Text block below:
Re: adding hypermedia to spatial data best practices

I hope we don’t lose sight in the discussion of REST and “webbiness” that most of the present Web only works because there are humans reading web pages and interpreting link semantics from the textual / visual context of both the link and the target. A link that a machine follows from one collection of data elements to another collection of data elements in performance of a task has a significantly different set of requirements. It would be lovely to have a universal hypermedia data format, for example, but so far the only technology that has come close has been RDF, and that has definitely been an uneven and incomplete success.

One of the nice aspects of a RESTful API approach is indeed the option for a person to be able to browse holdings / capabilities to get a sense of the content or how best to write clients. It doesn’t mean that same hypermedia approach is really effective for machines to use. 

I agree that some mixed human / machine use cases might capture actual usage patterns more effectively.
End of Text block.
Entries provided below:
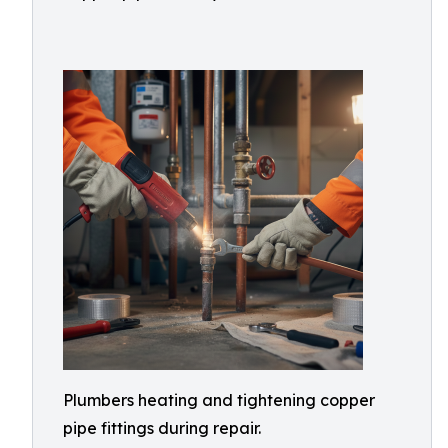
Plumbers heating and tightening copper
pipe fittings during repair.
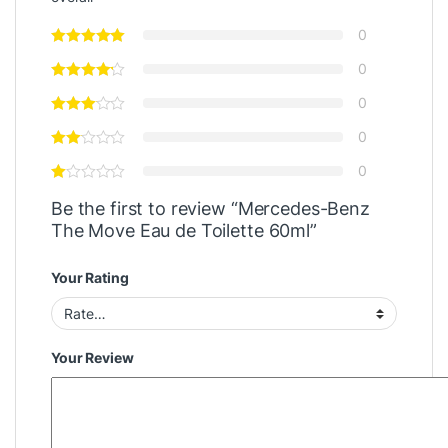
0
0
0
0
0
Be the first to review “Mercedes-Benz
The Move Eau de Toilette 60ml”
Your Rating
Your Review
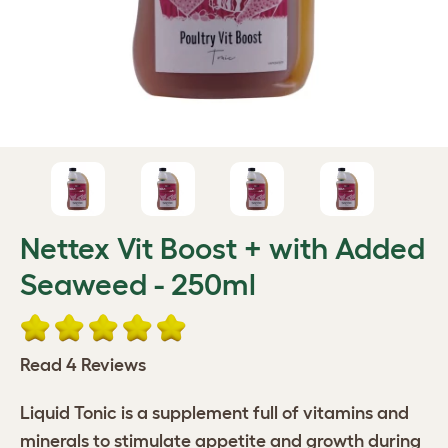
Nettex Vit Boost + with Added
Seaweed - 250ml
Read 4 Reviews
Liquid Tonic is a supplement full of vitamins and
minerals to stimulate appetite and growth during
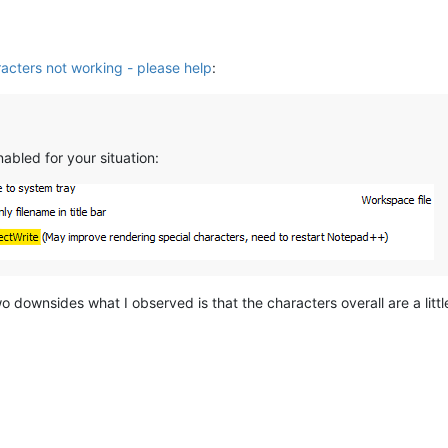
acters not working - please help
:
nabled for your situation:
wo downsides what I observed is that the characters overall are a little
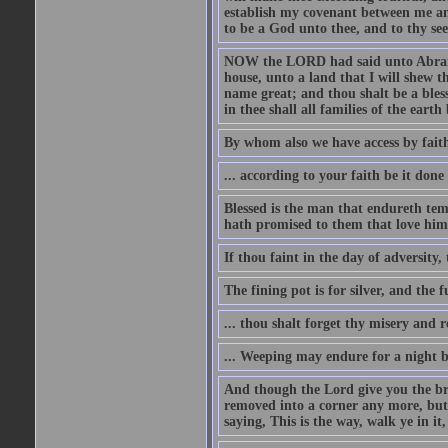
establish my covenant between me and
to be a God unto thee, and to thy see
NOW the LORD had said unto Abram, 
house, unto a land that I will shew t
name great; and thou shalt be a bless
in thee shall all families of the earth 
By whom also we have access by faith
... according to your faith be it done
Blessed is the man that endureth temp
hath promised to them that love him
If thou faint in the day of adversity, 
The fining pot is for silver, and the 
... thou shalt forget thy misery and 
... Weeping may endure for a night 
And though the Lord give you the brea
removed into a corner any more, but t
saying, This is the way, walk ye in it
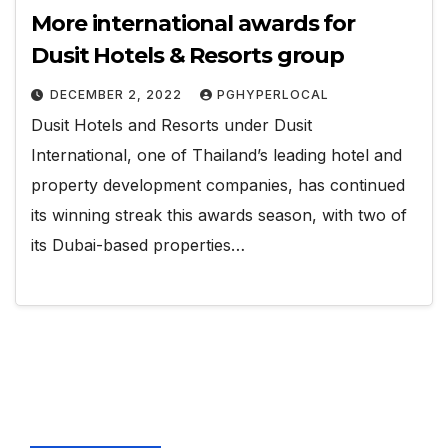
More international awards for
Dusit Hotels & Resorts group
DECEMBER 2, 2022
PGHYPERLOCAL
Dusit Hotels and Resorts under Dusit
International, one of Thailand’s leading hotel and
property development companies, has continued
its winning streak this awards season, with two of
its Dubai-based properties…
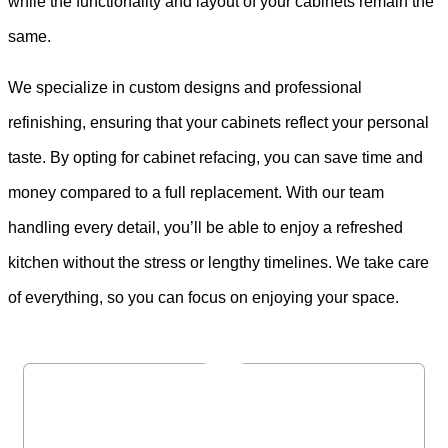
while the functionality and layout of your cabinets remain the
same.
We specialize in custom designs and professional
refinishing, ensuring that your cabinets reflect your personal
taste. By opting for cabinet refacing, you can save time and
money compared to a full replacement. With our team
handling every detail, you’ll be able to enjoy a refreshed
kitchen without the stress or lengthy timelines. We take care
of everything, so you can focus on enjoying your space.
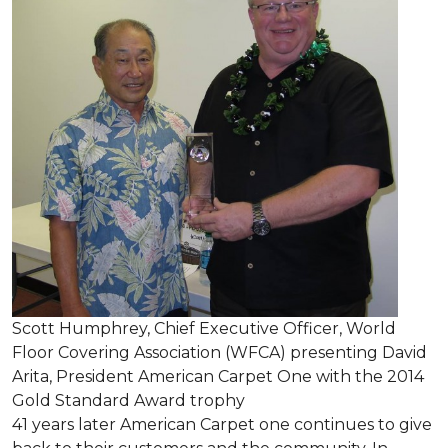
Scott Humphrey, Chief Executive Officer, World
Floor Covering Association (WFCA) presenting David
Arita, President American Carpet One with the 2014
Gold Standard Award trophy
41 years later American Carpet one continues to give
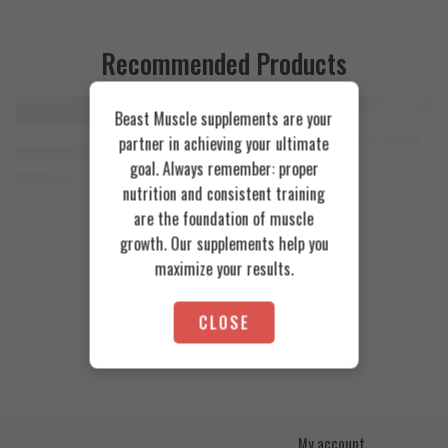
Recommended Products
Beast Muscle supplements are your
FEATURED
FEATURED
Cookies & Cream
Azgard Nutrition Whey 2.3kg
partner in achieving your ultimate
SOLD OUT
Orange Mango
Animal Advanced Cuts Powder 42 Servings
4.200
EGP
goal. Always remember: proper
Toffee Caramel
3.800
EGP
nutrition and consistent training
are the foundation of muscle
growth. Our supplements help you
maximize your results.
CLOSE
My account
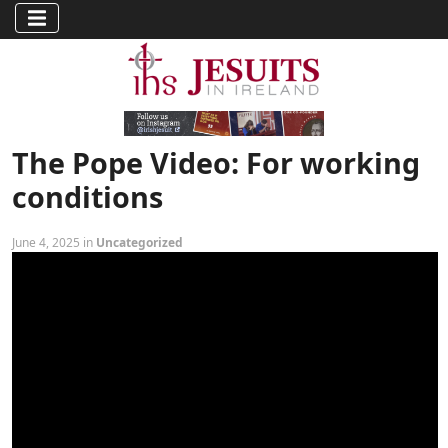
The Pope Video: For working
conditions
June 4, 2025 in
Uncategorized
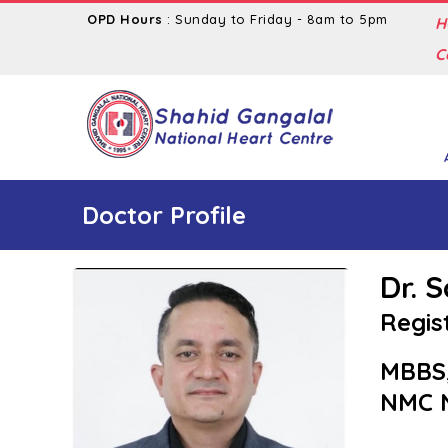
OPD Hours
: Sunday to Friday - 8am to 5pm
H
C
Doctor Profile
Dr. 
Regis
MBBS
NMC N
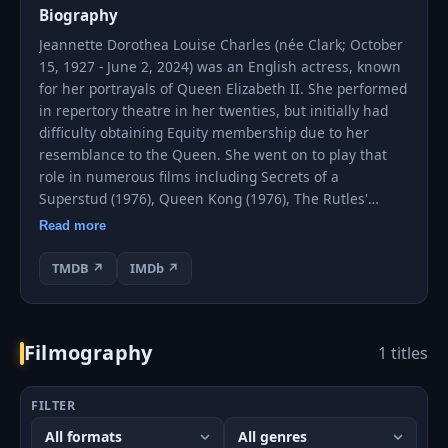
Biography
Jeannette Dorothea Louise Charles (née Clark; October
15, 1927 - June 2, 2024) was an English actress, known
for her portrayals of Queen Elizabeth II. She performed
in repertory theatre in her twenties, but initially had
difficulty obtaining Equity membership due to her
resemblance to the Queen. She went on to play that
role in numerous films including Secrets of a
Superstud (1976), Queen Kong (1976), The Rutles'
movie All You Need Is Cash (1978), National Lampoon's
Read more
European Vacation (1985), The Naked Gun: From the
Files of Police Squad! (1988) and Austin Powers in
TMDB ↗
IMDb ↗
Goldmember (2002).
On television, Charles appeared as a semi-regular in
Filmography
1 titles
Spike Milligan's Q series on BBC Television and
appeared on Channel 4's Big Brother 10 to surprise the
Brazilian contestant Rodrigo Lopes (who thought he
FILTER
was meeting the real Queen Elizabeth II for a task).
She also appeared in Saturday Night Live episode,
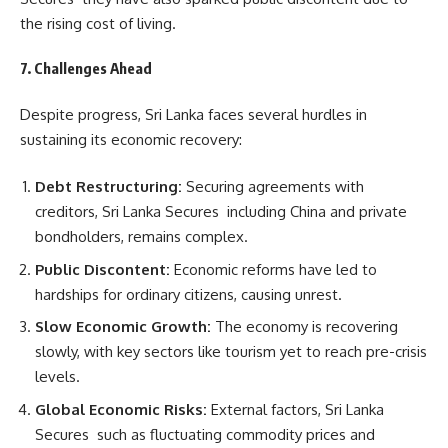
the rising cost of living.
7. Challenges Ahead
Despite progress, Sri Lanka faces several hurdles in
sustaining its economic recovery:
Debt Restructuring:
Securing agreements with
creditors, Sri Lanka Secures including China and private
bondholders, remains complex.
Public Discontent:
Economic reforms have led to
hardships for ordinary citizens, causing unrest.
Slow Economic Growth:
The economy is recovering
slowly, with key sectors like tourism yet to reach pre-crisis
levels.
Global Economic Risks:
External factors, Sri Lanka
Secures such as fluctuating commodity prices and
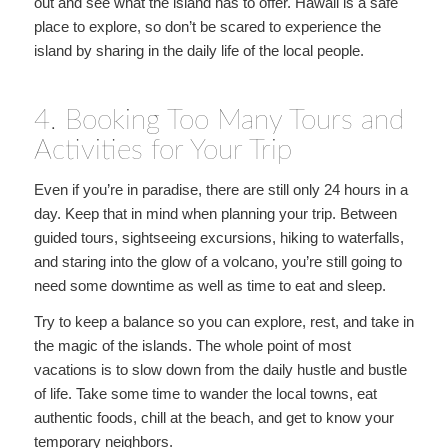
out and see what the island has to offer. Hawaii is a safe
place to explore, so don’t be scared to experience the
island by sharing in the daily life of the local people.
4. Booking Too Many Tours and
Activities for Your Trip
Even if you’re in paradise, there are still only 24 hours in a
day. Keep that in mind when planning your trip. Between
guided tours, sightseeing excursions, hiking to waterfalls,
and staring into the glow of a volcano, you’re still going to
need some downtime as well as time to eat and sleep.
Try to keep a balance so you can explore, rest, and take in
the magic of the islands. The whole point of most
vacations is to slow down from the daily hustle and bustle
of life. Take some time to wander the local towns, eat
authentic foods, chill at the beach, and get to know your
temporary neighbors.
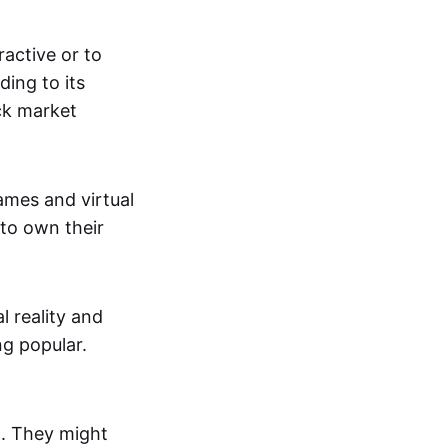
active or to
ing to its
ck market
mes and virtual
 to own their
al reality and
g popular.
p. They might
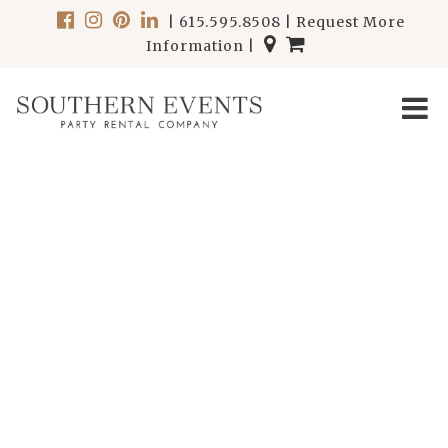
|
615.595.8508
|
Request More
Information
|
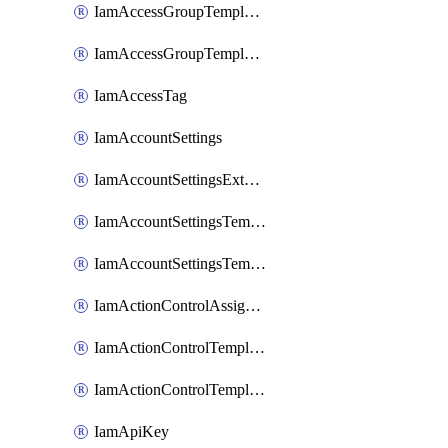
IamAccessGroupTemplateAssignment
IamAccessGroupTemplateVersion
IamAccessTag
IamAccountSettings
IamAccountSettingsExternalInteraction
IamAccountSettingsTemplate
IamAccountSettingsTemplateAssignment
IamActionControlAssignment
IamActionControlTemplate
IamActionControlTemplateVersion
IamApiKey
End of Entries provided.
Tasks and exercises
1. In the reply about hypermedia and spatial data, which technology has come closest to being a universal hypermedia data format?
2. Using the reply about hypermedia and spatial data, explain in one to three sentences why most of the present Web works.
3. Continue the reply about hypermedia and spatial data after its final sentence.

Results for each task
1. RDF, which the writer calls an uneven and incomplete success.

2. It works because humans read web pages and interpret what a link means from the textual and visual context of both the link and its target. A machine following a link from one collection of data elements to another while performing a task has a significantly different set of requirements.

3.
Josh

> On Aug 2, 2015, at 7:41 PM, Rob Atkinson <rob@metalinkage.com.au> wrote:
> 
> 
> Yes - am thinking mainly of the "deep dark data web" - but links to and from hypermedia resources should be handled consistently - so its still probably worth starting with the (not clear best practice :-) ) mechanisms to make link semantics work in machine-traversable data, then seeing what happens when including hypermedia resources into the fray.  A use case identifying an access and  processing scenario that uses both data held behind APIs and as linked hypermedia resources might be useful. 
> 
> making sure loose, but easy to use human interpratable information can be included is fairly easy, since there thats already there and we'd be looking for a minimal set of practices to layer on top of it
> 
> 
> On Sat, 1 Aug 2015 at 10:41 Erik Wilde <dret@berkeley.edu <mailto:dret@berkeley.edu>> wrote:
> hello rob.
> 
> one thing may be good to keep in mind. you say:
> 
> On 2015-07-28 22:38 , Rob Atkinson wrote:
> > Personally, I think the relationship between "data" and "hyperlinking"
> > needs some greater care.  In a self-contained database, relationships
> > are a first-class concern - however there is a prevalence in the linked
> > data world of using ad-hoc approaches to generating hyperlinks - for
> > example using owl:sameAs to link to an interactive mapping application
> > via geographical coordinates. using very general link semantics
> > "rdf:seeAlso" for links to related data is another common pattern. The
> > lack of a demonstrably good practice is fairly hard to reconcile with
> > any potential to be able to use such links in any automated fashion, so
> > the development of best practice discussion and exemplar resources is an
> > important step to take. fortunately, the Linked Data web is still tiny
> > compared to the problem space, so there is not a huge amount invested in
> > sub-optimal approaches.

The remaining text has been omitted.